About this task -
Each line in the entries below that holds the string "from" is to be listed.

Collected data:
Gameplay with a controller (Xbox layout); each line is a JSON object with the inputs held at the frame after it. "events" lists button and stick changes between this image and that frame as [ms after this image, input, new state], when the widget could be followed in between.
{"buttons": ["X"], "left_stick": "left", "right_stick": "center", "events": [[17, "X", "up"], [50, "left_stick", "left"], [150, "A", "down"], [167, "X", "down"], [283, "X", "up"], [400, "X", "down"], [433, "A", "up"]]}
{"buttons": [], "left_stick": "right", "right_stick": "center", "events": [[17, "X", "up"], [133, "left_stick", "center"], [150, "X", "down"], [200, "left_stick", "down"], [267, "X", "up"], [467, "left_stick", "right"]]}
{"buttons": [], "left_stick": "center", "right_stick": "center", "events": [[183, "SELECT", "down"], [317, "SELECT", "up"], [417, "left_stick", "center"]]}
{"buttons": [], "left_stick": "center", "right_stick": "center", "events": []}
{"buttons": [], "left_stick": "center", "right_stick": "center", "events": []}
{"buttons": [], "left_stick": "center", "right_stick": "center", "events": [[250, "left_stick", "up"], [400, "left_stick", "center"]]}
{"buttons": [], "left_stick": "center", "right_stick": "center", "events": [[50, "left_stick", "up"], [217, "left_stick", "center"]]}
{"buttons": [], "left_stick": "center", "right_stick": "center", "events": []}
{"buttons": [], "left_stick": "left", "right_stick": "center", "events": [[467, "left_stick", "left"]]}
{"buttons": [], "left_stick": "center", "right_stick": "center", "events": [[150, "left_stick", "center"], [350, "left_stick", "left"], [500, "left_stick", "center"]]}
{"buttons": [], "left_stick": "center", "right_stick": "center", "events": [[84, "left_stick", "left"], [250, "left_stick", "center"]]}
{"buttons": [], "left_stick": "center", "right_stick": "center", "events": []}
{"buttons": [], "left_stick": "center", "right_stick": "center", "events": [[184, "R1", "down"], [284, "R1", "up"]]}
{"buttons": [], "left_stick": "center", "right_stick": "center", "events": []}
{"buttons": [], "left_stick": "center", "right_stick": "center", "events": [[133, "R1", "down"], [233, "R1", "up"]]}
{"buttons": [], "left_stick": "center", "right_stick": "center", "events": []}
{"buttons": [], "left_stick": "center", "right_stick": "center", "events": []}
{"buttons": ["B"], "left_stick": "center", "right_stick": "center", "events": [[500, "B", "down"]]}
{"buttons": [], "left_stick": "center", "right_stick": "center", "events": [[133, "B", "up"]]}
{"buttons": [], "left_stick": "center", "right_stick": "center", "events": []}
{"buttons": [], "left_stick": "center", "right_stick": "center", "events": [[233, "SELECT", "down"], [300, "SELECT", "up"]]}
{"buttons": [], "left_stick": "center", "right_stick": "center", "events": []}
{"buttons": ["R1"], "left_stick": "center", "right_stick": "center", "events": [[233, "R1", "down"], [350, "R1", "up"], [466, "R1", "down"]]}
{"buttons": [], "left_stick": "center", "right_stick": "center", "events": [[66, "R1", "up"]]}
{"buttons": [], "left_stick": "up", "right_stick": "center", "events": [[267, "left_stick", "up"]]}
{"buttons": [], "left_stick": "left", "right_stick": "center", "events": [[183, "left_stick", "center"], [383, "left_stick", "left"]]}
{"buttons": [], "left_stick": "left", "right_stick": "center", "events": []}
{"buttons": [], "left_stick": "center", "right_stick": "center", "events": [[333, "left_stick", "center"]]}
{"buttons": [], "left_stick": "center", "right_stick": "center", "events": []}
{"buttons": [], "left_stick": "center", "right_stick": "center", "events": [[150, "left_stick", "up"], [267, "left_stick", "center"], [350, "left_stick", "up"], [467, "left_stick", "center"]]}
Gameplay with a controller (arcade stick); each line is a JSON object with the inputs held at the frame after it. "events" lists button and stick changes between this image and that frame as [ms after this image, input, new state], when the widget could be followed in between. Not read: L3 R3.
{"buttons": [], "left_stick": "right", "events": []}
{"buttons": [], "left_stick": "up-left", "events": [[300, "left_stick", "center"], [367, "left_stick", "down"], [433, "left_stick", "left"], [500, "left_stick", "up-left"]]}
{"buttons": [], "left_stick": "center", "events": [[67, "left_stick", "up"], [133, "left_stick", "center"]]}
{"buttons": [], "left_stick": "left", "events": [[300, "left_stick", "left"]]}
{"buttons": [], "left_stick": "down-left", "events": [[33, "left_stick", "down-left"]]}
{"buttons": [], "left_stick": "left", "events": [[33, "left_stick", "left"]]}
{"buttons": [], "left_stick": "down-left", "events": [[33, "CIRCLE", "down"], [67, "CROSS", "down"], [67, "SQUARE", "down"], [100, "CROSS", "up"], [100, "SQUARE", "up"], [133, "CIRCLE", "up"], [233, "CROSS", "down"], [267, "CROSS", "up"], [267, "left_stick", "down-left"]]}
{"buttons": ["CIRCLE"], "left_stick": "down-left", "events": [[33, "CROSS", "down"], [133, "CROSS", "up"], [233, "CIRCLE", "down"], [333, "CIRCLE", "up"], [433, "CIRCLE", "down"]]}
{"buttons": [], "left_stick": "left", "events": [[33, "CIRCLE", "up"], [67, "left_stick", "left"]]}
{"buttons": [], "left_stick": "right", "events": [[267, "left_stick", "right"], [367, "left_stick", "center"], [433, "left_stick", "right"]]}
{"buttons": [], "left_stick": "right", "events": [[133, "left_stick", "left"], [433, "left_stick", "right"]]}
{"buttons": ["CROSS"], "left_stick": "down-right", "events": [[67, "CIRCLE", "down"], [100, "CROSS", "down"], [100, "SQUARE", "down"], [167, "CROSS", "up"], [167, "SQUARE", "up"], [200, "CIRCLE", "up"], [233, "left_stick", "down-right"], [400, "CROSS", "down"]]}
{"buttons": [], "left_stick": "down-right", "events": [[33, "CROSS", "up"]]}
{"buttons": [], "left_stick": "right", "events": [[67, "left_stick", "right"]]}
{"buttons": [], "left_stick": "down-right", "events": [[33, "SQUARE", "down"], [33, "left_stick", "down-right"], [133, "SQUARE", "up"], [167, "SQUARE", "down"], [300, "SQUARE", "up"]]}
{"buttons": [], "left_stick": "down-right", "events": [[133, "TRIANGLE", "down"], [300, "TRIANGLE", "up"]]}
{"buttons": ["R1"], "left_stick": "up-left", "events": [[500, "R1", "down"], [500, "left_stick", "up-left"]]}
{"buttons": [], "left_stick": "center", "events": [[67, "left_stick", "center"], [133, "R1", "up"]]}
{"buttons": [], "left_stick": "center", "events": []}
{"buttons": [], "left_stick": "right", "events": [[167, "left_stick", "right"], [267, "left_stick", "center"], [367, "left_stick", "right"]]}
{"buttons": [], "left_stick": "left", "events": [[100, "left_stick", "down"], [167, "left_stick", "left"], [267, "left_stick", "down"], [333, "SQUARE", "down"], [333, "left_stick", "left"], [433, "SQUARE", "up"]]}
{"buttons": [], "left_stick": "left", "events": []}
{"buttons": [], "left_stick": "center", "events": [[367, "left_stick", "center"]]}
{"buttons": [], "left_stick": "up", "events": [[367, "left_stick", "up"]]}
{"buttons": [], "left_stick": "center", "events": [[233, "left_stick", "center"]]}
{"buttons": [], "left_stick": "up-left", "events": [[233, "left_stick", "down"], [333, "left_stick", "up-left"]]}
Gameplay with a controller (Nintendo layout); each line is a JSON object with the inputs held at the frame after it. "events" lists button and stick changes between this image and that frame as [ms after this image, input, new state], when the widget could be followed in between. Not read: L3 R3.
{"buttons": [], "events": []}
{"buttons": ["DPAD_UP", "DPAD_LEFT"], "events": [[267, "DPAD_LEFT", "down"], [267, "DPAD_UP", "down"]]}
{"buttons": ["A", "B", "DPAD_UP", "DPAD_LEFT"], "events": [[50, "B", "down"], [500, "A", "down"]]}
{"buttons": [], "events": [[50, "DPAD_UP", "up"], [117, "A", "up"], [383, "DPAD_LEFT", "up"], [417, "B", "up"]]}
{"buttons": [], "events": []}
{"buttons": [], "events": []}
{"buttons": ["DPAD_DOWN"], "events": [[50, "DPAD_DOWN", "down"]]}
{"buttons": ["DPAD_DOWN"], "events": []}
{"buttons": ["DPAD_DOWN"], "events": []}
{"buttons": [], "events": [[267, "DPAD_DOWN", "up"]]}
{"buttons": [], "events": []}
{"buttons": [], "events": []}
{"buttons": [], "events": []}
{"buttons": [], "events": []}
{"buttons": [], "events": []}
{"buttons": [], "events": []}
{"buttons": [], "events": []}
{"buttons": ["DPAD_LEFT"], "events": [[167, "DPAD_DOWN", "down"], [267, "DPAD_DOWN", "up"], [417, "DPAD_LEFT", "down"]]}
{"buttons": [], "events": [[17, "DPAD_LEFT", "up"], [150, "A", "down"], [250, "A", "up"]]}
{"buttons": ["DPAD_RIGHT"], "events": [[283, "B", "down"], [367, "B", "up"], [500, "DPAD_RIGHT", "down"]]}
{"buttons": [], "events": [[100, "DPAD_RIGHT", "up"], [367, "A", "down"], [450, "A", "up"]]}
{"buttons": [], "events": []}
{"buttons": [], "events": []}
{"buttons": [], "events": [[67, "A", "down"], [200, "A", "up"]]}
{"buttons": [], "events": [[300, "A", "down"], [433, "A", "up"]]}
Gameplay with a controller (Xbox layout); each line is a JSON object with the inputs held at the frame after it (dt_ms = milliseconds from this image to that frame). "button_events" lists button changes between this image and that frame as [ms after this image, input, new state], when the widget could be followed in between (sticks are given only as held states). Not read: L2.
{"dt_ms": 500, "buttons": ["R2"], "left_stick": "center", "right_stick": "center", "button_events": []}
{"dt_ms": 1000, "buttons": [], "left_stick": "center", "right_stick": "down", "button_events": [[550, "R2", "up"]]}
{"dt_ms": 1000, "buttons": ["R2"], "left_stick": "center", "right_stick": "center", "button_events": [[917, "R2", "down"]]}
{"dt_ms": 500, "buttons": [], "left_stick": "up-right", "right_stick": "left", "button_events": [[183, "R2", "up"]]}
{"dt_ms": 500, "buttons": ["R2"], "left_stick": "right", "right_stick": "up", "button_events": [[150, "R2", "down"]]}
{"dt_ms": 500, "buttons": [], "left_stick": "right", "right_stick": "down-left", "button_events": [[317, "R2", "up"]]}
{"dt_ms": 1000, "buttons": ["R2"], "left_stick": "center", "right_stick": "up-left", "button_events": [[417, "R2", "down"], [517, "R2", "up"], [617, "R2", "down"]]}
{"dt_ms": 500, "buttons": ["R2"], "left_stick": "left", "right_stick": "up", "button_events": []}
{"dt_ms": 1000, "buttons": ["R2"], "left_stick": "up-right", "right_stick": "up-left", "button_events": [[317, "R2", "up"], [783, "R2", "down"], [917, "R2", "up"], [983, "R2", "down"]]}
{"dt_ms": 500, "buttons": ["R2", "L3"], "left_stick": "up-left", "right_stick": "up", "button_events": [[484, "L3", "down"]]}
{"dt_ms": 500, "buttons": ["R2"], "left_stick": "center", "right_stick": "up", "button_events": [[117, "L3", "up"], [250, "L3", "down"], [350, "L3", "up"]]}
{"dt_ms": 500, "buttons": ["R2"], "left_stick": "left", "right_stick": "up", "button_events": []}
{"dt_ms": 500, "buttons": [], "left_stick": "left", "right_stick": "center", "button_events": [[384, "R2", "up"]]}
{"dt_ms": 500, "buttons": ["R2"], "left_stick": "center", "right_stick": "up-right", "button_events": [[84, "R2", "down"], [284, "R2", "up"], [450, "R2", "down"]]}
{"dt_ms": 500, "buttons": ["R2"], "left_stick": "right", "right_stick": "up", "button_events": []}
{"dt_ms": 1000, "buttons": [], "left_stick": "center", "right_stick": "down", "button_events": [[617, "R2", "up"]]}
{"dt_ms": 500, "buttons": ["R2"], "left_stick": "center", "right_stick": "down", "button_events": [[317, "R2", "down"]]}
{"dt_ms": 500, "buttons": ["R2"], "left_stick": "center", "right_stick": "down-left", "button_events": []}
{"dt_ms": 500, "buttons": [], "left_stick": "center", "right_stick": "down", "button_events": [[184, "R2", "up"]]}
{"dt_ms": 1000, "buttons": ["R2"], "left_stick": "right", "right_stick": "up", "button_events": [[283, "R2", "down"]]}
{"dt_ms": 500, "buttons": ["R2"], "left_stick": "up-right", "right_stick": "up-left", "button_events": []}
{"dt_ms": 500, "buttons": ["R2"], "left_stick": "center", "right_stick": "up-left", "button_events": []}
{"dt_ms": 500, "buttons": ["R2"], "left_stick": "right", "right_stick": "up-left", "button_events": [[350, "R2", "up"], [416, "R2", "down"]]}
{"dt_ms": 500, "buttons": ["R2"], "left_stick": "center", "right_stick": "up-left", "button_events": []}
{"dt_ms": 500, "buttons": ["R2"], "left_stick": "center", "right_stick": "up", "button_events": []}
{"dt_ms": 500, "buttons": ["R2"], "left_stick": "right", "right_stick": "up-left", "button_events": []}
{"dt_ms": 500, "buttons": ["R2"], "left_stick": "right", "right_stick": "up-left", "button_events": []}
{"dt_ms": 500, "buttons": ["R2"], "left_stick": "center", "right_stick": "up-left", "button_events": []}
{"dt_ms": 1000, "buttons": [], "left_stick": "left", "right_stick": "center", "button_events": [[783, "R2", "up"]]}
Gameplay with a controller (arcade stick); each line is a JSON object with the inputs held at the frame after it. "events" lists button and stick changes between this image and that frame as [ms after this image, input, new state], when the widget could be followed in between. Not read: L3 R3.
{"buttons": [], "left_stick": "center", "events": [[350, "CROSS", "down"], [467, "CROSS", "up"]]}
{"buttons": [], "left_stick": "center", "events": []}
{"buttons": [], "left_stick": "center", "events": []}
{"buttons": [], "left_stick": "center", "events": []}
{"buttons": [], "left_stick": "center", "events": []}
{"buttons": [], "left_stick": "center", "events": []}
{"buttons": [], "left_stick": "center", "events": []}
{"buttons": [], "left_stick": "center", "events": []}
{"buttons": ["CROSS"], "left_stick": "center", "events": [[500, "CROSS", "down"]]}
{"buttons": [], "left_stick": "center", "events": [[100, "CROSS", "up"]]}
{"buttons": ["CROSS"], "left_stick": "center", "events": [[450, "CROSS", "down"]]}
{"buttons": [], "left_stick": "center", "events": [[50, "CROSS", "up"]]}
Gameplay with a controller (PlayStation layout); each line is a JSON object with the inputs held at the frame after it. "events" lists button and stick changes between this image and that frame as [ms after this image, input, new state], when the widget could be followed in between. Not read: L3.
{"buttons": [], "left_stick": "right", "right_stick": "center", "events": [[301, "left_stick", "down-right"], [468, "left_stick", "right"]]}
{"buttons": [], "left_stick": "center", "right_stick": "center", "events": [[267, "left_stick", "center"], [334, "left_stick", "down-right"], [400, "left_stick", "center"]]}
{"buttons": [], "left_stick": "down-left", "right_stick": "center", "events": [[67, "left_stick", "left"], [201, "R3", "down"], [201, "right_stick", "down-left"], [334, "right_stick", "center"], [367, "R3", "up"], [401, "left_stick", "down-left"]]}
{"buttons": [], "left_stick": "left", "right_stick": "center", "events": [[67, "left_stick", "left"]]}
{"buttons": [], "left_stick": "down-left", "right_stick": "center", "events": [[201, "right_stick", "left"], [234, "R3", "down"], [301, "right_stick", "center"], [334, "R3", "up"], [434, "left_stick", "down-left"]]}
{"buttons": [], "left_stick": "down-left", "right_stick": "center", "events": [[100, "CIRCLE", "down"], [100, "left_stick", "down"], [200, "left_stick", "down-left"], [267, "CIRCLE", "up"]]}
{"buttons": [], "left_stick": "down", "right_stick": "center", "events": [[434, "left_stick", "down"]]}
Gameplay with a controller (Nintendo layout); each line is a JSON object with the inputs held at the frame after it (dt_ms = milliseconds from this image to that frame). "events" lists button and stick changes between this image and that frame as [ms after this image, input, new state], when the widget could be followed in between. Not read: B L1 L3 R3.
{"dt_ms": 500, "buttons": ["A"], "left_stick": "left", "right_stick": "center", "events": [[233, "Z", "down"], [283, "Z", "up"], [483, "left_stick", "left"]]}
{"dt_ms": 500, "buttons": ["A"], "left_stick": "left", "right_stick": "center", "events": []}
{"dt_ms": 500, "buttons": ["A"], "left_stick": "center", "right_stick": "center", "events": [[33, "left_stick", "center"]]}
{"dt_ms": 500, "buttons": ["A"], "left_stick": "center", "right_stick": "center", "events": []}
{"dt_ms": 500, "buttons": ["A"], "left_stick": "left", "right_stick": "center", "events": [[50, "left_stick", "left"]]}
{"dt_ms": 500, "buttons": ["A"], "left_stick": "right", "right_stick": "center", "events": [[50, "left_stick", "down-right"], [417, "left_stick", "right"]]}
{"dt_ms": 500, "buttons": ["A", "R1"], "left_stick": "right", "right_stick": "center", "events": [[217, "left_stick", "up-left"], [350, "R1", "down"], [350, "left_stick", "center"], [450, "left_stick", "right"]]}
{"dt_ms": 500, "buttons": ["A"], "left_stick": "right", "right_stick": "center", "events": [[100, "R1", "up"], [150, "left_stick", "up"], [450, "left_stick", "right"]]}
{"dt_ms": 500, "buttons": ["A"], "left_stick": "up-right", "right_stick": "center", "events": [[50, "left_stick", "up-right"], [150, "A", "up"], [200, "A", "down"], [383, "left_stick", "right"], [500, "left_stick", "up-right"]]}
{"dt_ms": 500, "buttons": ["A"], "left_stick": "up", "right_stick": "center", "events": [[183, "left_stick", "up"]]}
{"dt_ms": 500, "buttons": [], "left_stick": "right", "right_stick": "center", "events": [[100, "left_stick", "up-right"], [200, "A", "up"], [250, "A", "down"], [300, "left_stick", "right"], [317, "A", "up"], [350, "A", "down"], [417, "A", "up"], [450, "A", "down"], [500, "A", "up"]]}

Task result -
Gameplay with a controller (Xbox layout); each line is a JSON object with the inputs held at the frame after it (dt_ms = milliseconds from this image to that frame). "button_events" lists button changes between this image and that frame as [ms after this image, input, new state], when the widget could be followed in between (sticks are given only as held states). Not read: L2.
Gameplay with a controller (Nintendo layout); each line is a JSON object with the inputs held at the frame after it (dt_ms = milliseconds from this image to that frame). "events" lists button and stick changes between this image and that frame as [ms after this image, input, new state], when the widget could be followed in between. Not read: B L1 L3 R3.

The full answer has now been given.